As for this month, the main (and only) event was an evening with Keaton, Chaplin, and Laurel & Hardy, all seen with my nephew at the St. Louis Kids Film Festival. While I’d seen the Keaton short, I hadn’t seen Big Business from Laurel & Hardy or A Dog’s Life starring Chaplin. Big Business left me a little cold but I loved the tar out of the Chaplin film. And seeing Keaton on the big screen was pretty much a bucket list item for me. Mission accomplished.
I’m now at 5 of the requisite 10 in this category, and this month will afford me a chance to see Jaws. I’ll also have a chance to see Shaun of the Dead and Hot Fuzz as part of a Cornetto Trilogy marathon, though I’m not sure I can count those for this category in good faith.
The AV Club 50 Best Films of the 90s
July saw the remaining films in this category nearly halved, as I caught 3 of the final 8 remaining. The real star of the list was Fast, Cheap & Out of Control, the Errol Morris documentary about eccentricity and nature’s hardwiring. It was one of the best documentaries I’ve seen, and certainly one of the best of the 90s. Additionally, I checked off The Sweet Hereafter and Out of Sight. I’ll go ahead and give the end of September as the ETA for my completion of this category.
At Least Five Ray Harryhausen Films
I only need one more to wrap up the Harryhausen films. This month’s Harryhausen film was Sinbad and the Eye of the Tiger. As I mentioned at the time, I’m quickly finding that Harryhausen’s work was exemplary but most of the films he worked on were mediocre or worse. Or put another way, Ray Harryhausen was the Ernie Banks of the movie industry.
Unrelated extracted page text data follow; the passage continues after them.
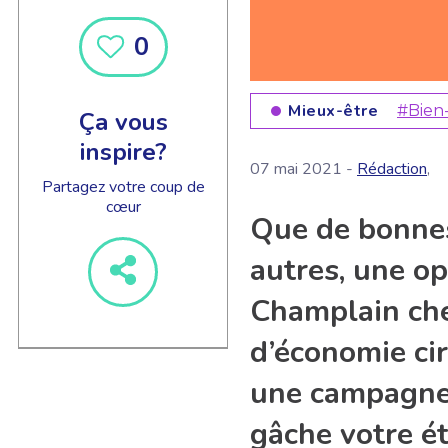
0
Mieux-être
#Bien
Ça vous
inspire?
07 mai 2021 -
Rédaction
,
Partagez votre coup de
cœur
Que de bonnes
autres, une op
Champlain chez
d’économie cir
une campagne 
gâche votre ét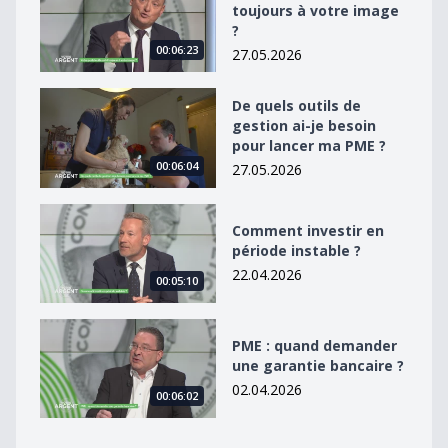
toujours à votre image
?
00:06:23
27.05.2026
De quels outils de gestion ai-je besoin pour lancer ma
De quels outils de
gestion ai-je besoin
pour lancer ma PME ?
00:06:04
27.05.2026
Comment investir en période instable ?
Comment investir en
période instable ?
22.04.2026
00:05:10
PME : quand demander une garantie bancaire ?
PME : quand demander
une garantie bancaire ?
02.04.2026
00:06:02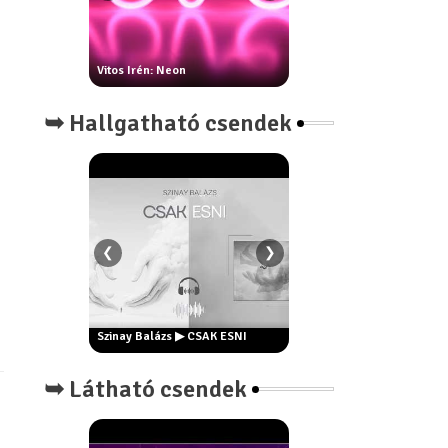
rottya:
Vitos Irén: Neon
Csontos Márta: Fogas vers
➥ Hallgatható csendek
❮
❯
i vagyok én?
yenes ösvény
Szinay Balázs ▶ Este // pop
Szinay Balázs ▶ CSAK ESNI
remake
➥ Látható csendek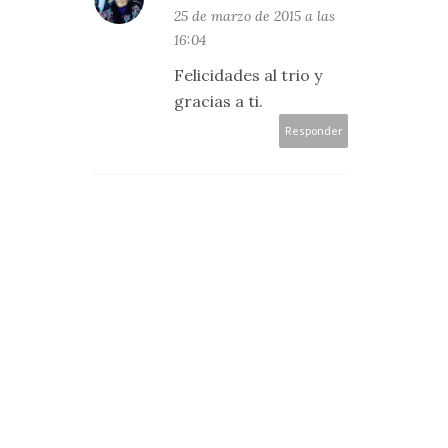
25 de marzo de 2015 a las
16:04
Felicidades al trio y
gracias a ti.
Responder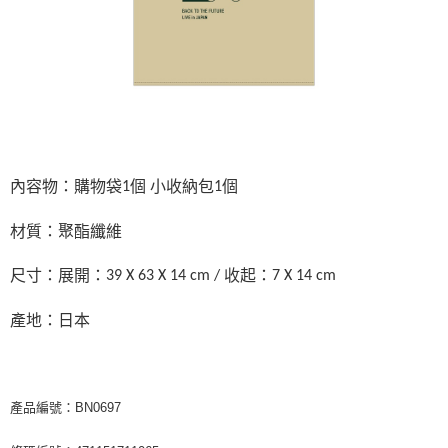
每筆NT$65，滿NT$1,000(含以上)免運費
宅配
每筆NT$85，滿NT$1,000(含以上)免運費
海外地區配送
查看運費
內容物：購物袋
個
小收納包
個
1
1
材質：聚酯纖維
尺寸：展開：
收起：
39 X 63 X 14 cm /
7 X 14 cm
產地：日本
產品編號：BN0697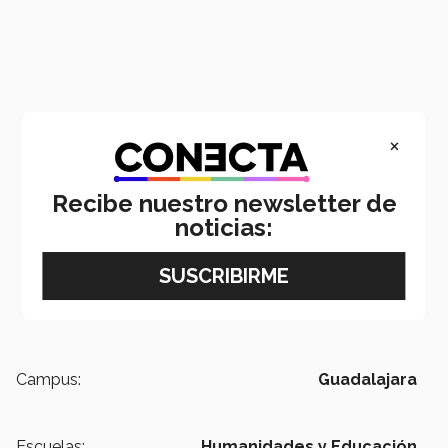
×
Recibe nuestro newsletter de
noticias:
Campus:
Guadalajara
Escuelas:
Humanidades y Educación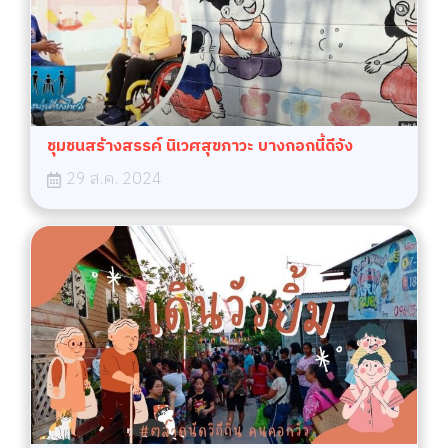
ชุมชนสร้างสรรค์ นิเวศสุขภาวะ บางกอกนี้ดีจัง
29 ส.ค. 2024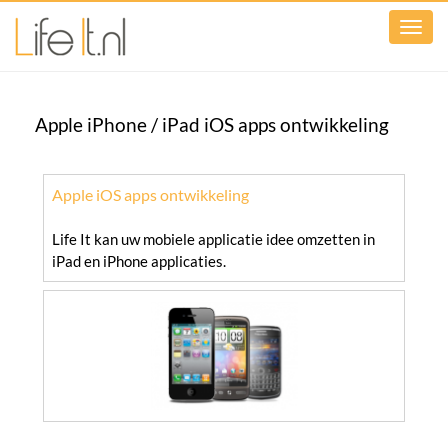
Apple iPhone / iPad iOS apps ontwikkeling
Apple iOS apps ontwikkeling
Life It kan uw mobiele applicatie idee omzetten in
iPad en iPhone applicaties.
AFI’s 100 Years of Musicals
This category has ground (grinded?) to a halt.
My grand total at the end of the month is 70 of the 109 required, or 64% complete. I’m ahead of pace, and ooooooh so close to finishing a lot of categories. However, I’m still staring down the barrel of a lot of musicals, Ozu, and Lukas Moodysson favorites.
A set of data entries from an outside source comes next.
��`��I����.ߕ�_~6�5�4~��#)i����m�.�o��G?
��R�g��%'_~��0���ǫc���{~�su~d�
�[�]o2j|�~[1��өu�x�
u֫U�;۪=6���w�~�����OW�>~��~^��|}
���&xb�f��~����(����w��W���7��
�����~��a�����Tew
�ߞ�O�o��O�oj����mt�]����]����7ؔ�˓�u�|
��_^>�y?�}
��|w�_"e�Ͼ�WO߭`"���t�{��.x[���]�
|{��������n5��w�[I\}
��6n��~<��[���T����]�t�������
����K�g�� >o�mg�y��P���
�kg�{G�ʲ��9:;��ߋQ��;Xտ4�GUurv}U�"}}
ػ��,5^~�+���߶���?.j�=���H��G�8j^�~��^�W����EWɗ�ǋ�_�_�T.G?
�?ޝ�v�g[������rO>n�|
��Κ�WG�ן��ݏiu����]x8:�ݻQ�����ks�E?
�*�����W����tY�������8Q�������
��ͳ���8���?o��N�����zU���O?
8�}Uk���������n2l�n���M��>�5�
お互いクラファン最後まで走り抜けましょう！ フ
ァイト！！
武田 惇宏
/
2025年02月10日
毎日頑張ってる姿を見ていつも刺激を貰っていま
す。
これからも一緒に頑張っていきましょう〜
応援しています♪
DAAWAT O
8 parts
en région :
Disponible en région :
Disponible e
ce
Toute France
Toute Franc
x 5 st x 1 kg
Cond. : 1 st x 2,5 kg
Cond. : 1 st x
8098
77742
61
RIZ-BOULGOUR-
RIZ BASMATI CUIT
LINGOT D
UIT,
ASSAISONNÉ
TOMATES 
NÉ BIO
8 responses to “The New Year’s Resolutions: Update #7”
‘Yankee Doodle Dandy’ is made to be seen while noshing Hot Dogs, Chili Cheese Dogs, French Fries and a Coke or Chocolate Milkshake. Yes, it is hyper patriotic and Jingoistic, but it also proves to all that Cagney is a master hoofer!
I really wish I’d had… well, any of those things.
I liked Yankee Doodle Dandy because it was such a different side of Cagney than most of us are used to. But admittedly, I like musicals, so I didn’t go in with any biases against the medium (and I mean no judgments by that; much like horror, you either like musicals or you don’t, there isn’t much middle ground).
When I watched it on TCM, Robert Osborne talked about that a little bit- about how much Cagney wanted the role so he could break from his usual roles.
Did your nephew like the silent films? Was he bothered by having to read the title cards? Seeing a silent on the big screen by one of the great early comedians is an amazing experience! I’ve been in the theater when the audience roared at Buster Keaton in “The General”. Very funny!
For better or worse, he’s still picking up reading. So while he didn’t pick up as much from the movies, he also wasn’t distracted by trying to read.
I would love love love love to see The General in a theater.
So glad you loved A Wednesday! It’s my favourite Indian film but I am always little reserved about recommending it to non-Indian for the reasons I think you might now understand. But it is great to see it resonate with everyone.
I saw Intolerance last month as well. Don’t blame it on the print. Even with the proper print, I fount it almost insufferable. And how did you like A Sweet Hereafter? Love that one as well.
I liked Sweet Hereafter quite a bit. It’s very subtly powerful, if that makes sense.